E proprio a questo scopo la Sifac ha redatto un protocollo ufficiale che spiega al farmacista come consigliare in maniera appropriata chi si appresta a comprare il farmaco, chiarendo alcuni punti chiave che sono stati motivo di discussione tra gli specialisti del farmaco, come il fatto che le due molecole non sono abortive. Su questo punto in particolare si è espressa anche la Società italiana di ginecologia e ostetricia (Sigo); secondo il vice presidente Mauro Busacca "tutte le evidenze scientifiche indicano che levonorgestrel e unipristal acetato svolgono un'azione preventiva dell'ovulazione e non post-ovulatoria, questo significa che di fatto non sono abortivi ed è stato dimostrato che, in caso di concepimento già avvenuto, non hanno effetti teratogeni sul bambino". La Smic, la Società Medica Italiana per la Contraccezione, oltre a mostrare la propria solidarietà ad Aifa per l'iniziativa, ha tenuto a ribadire la differenza tra i due contraccettivi d'emergenza, sottolineando che la molecola più nuova delle due, ovvero l'ulipristal acetato, se assunto entro le 24 ore dal rapporto è 3 volte più efficace rispetto al levonorgestrel.

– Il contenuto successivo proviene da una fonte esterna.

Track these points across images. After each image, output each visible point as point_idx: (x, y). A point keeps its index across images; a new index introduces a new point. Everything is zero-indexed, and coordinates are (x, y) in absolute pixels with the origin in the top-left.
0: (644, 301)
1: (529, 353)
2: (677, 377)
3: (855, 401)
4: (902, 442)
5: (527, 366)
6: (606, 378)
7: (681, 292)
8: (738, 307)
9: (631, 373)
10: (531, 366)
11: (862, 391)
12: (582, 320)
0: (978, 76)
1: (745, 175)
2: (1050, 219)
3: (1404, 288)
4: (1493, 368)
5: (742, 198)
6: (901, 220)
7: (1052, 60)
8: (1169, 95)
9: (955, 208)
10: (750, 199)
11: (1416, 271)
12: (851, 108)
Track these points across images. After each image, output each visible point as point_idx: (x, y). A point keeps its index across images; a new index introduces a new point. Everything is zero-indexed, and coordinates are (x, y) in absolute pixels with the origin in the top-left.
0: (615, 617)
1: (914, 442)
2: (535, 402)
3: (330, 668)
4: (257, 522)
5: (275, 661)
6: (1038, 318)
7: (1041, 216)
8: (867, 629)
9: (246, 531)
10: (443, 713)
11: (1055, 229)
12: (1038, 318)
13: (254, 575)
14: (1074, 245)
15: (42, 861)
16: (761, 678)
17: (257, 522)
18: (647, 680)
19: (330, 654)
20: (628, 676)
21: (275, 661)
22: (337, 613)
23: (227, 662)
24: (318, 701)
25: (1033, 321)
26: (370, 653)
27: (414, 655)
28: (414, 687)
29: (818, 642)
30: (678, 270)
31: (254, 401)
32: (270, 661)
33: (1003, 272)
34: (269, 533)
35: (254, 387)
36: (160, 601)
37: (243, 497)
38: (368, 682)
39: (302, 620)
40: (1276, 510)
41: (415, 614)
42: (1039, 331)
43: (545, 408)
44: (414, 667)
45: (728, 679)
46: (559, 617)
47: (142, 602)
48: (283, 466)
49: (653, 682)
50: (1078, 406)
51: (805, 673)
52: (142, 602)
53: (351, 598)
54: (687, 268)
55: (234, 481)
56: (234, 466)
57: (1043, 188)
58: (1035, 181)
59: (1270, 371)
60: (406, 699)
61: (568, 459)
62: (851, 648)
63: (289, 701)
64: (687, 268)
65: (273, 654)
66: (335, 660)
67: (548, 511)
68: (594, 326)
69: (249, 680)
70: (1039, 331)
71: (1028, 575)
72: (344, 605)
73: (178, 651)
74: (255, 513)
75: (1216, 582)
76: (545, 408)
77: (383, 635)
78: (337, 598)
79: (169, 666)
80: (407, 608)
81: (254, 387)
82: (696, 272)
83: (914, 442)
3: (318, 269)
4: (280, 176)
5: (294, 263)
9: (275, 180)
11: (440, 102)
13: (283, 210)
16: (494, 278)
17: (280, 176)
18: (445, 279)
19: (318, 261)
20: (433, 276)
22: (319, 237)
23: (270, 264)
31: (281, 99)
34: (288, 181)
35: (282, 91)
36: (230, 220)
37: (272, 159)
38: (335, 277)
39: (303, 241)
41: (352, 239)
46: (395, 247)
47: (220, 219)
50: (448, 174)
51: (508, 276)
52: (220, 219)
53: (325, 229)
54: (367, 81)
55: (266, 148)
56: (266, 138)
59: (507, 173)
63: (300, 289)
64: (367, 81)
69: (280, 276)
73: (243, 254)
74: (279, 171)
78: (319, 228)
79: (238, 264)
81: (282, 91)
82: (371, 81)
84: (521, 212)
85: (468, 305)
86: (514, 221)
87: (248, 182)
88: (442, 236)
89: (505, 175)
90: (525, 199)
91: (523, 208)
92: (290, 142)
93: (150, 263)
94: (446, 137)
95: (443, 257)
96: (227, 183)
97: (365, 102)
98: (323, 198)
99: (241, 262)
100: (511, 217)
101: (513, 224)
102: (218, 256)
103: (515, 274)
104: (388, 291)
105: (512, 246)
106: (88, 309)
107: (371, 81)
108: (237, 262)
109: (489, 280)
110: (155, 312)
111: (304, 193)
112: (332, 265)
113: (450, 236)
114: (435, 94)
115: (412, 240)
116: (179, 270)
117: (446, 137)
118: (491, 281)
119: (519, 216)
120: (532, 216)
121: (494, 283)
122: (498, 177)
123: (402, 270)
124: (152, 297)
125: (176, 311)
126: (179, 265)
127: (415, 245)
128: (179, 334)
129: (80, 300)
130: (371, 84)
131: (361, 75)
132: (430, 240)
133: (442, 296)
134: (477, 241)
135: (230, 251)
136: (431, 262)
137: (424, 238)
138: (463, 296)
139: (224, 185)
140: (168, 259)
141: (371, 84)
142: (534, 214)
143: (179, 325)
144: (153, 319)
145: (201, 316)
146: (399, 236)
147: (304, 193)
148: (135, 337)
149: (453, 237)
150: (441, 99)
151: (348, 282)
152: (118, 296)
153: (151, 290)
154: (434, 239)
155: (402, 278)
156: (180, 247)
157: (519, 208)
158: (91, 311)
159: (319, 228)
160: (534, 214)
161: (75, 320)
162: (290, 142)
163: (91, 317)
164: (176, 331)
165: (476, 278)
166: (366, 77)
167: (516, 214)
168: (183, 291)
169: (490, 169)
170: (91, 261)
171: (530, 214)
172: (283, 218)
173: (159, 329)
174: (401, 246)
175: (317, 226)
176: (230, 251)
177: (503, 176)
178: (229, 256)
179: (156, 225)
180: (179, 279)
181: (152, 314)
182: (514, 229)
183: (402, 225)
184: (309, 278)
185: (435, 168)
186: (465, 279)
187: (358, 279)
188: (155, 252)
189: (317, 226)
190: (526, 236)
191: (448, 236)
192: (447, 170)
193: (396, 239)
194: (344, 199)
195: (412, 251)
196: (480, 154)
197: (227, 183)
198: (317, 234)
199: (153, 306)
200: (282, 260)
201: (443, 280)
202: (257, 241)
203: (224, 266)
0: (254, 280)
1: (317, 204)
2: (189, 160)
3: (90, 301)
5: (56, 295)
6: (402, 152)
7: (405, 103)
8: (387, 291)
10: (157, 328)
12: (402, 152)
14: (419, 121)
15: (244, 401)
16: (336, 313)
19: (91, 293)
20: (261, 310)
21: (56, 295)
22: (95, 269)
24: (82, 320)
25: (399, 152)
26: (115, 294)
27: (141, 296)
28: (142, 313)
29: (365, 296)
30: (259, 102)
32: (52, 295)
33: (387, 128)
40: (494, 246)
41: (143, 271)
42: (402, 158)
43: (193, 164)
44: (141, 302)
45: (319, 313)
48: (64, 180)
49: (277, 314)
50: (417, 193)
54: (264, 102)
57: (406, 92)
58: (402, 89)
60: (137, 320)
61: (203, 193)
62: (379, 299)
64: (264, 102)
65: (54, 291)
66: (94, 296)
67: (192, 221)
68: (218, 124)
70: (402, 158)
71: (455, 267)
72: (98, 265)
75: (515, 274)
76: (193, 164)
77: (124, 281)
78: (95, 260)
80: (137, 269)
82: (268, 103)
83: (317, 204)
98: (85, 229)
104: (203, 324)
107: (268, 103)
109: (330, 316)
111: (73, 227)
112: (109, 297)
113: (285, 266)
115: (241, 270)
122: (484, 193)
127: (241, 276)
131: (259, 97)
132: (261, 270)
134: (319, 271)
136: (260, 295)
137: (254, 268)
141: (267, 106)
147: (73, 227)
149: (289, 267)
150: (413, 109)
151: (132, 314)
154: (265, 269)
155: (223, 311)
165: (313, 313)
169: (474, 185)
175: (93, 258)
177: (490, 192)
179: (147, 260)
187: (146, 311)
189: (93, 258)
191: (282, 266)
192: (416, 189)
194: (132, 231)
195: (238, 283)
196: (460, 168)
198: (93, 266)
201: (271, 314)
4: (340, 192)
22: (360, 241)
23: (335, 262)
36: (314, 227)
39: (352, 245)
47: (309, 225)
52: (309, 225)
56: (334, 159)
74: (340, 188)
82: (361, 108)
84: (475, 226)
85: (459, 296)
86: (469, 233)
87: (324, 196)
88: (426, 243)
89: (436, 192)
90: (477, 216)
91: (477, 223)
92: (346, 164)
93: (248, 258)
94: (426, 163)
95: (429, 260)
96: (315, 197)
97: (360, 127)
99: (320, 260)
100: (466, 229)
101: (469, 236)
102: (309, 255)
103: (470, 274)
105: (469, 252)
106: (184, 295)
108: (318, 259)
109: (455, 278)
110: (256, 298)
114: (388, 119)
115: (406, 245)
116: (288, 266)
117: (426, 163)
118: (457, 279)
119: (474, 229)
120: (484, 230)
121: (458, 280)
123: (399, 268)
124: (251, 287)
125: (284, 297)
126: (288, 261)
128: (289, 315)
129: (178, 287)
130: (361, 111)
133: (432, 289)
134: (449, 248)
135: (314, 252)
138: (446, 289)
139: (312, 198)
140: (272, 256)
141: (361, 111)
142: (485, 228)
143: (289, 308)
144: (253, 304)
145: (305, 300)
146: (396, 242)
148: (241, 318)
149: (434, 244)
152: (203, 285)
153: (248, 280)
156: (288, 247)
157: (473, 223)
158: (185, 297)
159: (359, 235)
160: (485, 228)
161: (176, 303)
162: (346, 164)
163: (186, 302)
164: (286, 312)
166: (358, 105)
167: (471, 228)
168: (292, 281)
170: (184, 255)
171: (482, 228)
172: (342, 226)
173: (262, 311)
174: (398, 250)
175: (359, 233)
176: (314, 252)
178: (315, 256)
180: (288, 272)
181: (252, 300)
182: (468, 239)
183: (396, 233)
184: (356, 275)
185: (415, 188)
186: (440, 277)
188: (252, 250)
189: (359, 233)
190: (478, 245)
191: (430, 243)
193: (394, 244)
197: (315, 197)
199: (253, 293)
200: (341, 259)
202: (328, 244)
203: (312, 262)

Anche la Società Italiana di contraccezione (Sic) ha manifestato la propria approvazione per l'abolizione di tale obbligo, "un traguardo importante che la Sic persegue da tempo", commenta Annibale Volpe, past president della Sic. Secondo il presidente Sifac questa variazione della normativa per il farmacista rappresenta anche un'importante occasione di fare counceling: «Il farmacista diventa il driver decisionale per il cittadino su un argomento di estrema rilevanza, sta a lui dare le informazioni che contano a chi si presenta al bancone affinché la persona possa decidere in maniera consapevole se assumere o meno il farmaco e con quali modalità. Possibile rifiutare il proprio ruolo di esperto del farmaco? Si tratta di prepararsi e il protocollo serve a questo».